Bank regulation becomes political in a recession.
Depending on the depth of any recession, the current wave of Basel Accord implementation (currently scheduled for 2025 in the UK and Europe) may be deferred.
In the UK, a housing crisis may also cast doubt over the prudence of ring-fencing measures, which have forced UK retail banks to recycle deposits into UK-situs mortgage and consumer debt.
The re-emergence of the doom loop
The price tag for the pandemic has been paid largely by sovereigns. In the longer term, banks (particularly EU banks) are at risk from the re-emergence of the bank-sovereign doom loop that caused stress in various Southern European member states. Banks can do little to manage this risk, but it will need to be factored into planning for the medium term.
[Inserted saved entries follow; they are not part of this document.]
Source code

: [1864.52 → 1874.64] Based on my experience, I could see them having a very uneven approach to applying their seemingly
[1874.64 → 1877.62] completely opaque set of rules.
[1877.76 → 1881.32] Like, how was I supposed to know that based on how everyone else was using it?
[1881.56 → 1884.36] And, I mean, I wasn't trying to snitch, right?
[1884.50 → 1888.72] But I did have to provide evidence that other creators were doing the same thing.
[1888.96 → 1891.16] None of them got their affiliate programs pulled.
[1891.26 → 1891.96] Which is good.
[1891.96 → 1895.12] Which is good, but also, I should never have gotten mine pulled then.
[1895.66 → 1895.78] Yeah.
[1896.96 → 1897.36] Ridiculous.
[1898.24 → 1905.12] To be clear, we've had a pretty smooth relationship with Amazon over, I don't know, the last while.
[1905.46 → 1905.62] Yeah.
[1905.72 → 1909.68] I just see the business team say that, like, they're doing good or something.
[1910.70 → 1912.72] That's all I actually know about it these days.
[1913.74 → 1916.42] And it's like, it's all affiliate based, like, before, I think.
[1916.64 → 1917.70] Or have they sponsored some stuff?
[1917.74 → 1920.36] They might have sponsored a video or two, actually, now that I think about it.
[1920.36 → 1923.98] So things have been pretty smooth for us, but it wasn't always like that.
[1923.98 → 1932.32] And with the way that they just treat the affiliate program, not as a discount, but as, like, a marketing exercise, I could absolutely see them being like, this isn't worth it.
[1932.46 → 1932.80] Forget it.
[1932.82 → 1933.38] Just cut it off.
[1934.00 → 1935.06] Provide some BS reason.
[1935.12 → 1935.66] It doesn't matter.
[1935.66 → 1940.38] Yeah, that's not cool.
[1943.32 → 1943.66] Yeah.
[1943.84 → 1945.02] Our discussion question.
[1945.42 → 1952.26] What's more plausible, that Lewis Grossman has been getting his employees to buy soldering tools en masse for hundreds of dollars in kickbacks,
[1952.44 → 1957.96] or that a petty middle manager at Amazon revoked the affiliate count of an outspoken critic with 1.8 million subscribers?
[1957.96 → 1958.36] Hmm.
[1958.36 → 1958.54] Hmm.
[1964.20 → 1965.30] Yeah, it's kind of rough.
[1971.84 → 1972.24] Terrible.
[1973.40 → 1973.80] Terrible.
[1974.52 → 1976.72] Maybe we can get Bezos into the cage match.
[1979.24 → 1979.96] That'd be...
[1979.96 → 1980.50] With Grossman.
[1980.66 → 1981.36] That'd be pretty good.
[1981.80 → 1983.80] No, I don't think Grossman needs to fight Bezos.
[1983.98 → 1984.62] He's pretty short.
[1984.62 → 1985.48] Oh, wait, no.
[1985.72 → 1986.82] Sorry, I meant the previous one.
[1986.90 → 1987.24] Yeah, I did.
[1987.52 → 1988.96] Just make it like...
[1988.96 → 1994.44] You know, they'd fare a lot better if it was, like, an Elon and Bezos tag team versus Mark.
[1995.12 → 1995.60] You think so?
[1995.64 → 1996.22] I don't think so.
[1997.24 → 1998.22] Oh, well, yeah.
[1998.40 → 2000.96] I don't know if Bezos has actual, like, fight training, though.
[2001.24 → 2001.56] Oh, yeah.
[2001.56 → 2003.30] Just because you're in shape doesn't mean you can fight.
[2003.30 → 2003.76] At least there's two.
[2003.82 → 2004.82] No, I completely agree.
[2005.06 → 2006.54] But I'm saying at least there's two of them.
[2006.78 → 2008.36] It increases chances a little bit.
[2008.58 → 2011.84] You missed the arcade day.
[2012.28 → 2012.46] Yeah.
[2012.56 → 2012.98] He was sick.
Deglobalisation and fragmentation
In light of geopolitical events, globalisation feels to be in abeyance, if not full retreat. Following many banks’ exit from Russia, continued tensions between the East and West may put similar pressures on banks that are active in China and the West. For international banks, the increased polarisation of the world is generally felt through regulatory fragmentation. International standard setters tend to be less influential in times of low international political consensus, and regulatory fragmentation increases.
Future challenges
ESG and technology remain the two greatest areas of future challenge for the sector. Europe has led on the creation of a regulatory framework for ESG, with the UK following behind and the US a fair distance behind. Progress has been slowed by the energy crisis, but will continue. Banks will need to build out their governance, risk management, disclosure and product level expertise in ESG, and navigate the pitfalls around greenwashing and compliance.
Focus on banks’ technology platforms is also likely to continue, via incoming standards on operational resilience and cloud providers. Governments and regulators are likely to focus ever closer on the oligopoly of major IT providers to the financial sector, given their increased concentration and the ever greater risks their failure would pose to the financial system.